**Task inputs**
○ ○ ○ ○ ○ ○ ○
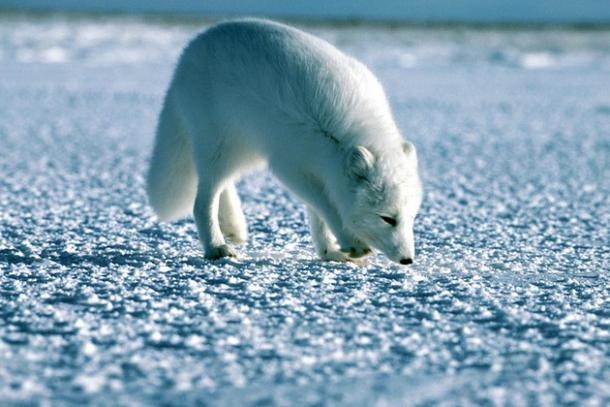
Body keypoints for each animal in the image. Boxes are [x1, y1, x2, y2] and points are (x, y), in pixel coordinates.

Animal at [148, 19, 422, 266]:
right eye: (387, 218)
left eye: (411, 218)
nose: (407, 260)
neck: (340, 134)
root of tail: (189, 50)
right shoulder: (291, 167)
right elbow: (326, 206)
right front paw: (351, 243)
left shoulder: (319, 171)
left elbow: (318, 214)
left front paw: (329, 252)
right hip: (219, 147)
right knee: (202, 202)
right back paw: (216, 246)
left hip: (244, 151)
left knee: (224, 185)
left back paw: (232, 227)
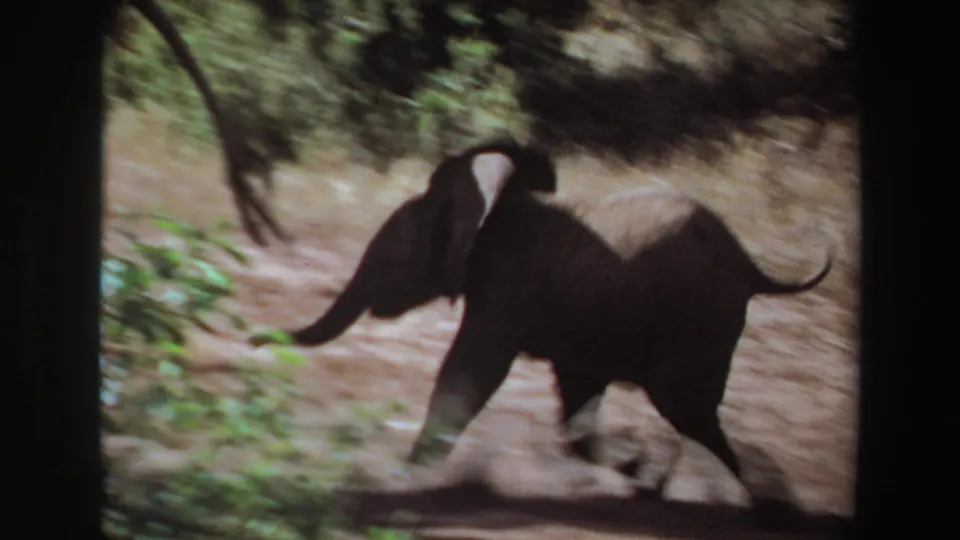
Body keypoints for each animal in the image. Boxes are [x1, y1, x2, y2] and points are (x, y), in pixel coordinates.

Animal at [249, 140, 833, 511]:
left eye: (395, 255)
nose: (254, 340)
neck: (489, 206)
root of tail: (754, 268)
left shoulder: (505, 286)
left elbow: (469, 373)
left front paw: (401, 481)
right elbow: (574, 402)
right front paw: (635, 471)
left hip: (699, 316)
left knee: (688, 408)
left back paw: (759, 500)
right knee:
○ ○ ○ ○ ○ ○ ○
**Assignment**
Please repeat, exactly as written, the lines in the records above, starting with the one that has "left shoulder: (319, 171)" and going on through the one that has "left hip: (699, 316)". Pictures are to be left out.

**Exercise result**
left shoulder: (319, 171)
left elbow: (318, 214)
left front paw: (329, 252)
right hip: (219, 147)
right knee: (202, 202)
right back paw: (216, 246)
left hip: (244, 151)
left knee: (224, 185)
left back paw: (232, 227)
Body keypoints for each animal in the image. Boxes are [x1, y1, x2, y2] and points are (x, y), in pixel coordinates.

Animal at [249, 140, 833, 511]:
left eye: (395, 255)
nose: (254, 340)
neck: (489, 206)
root of tail: (754, 268)
left shoulder: (505, 286)
left elbow: (469, 373)
left front paw: (401, 481)
right elbow: (574, 402)
right front paw: (635, 471)
left hip: (699, 316)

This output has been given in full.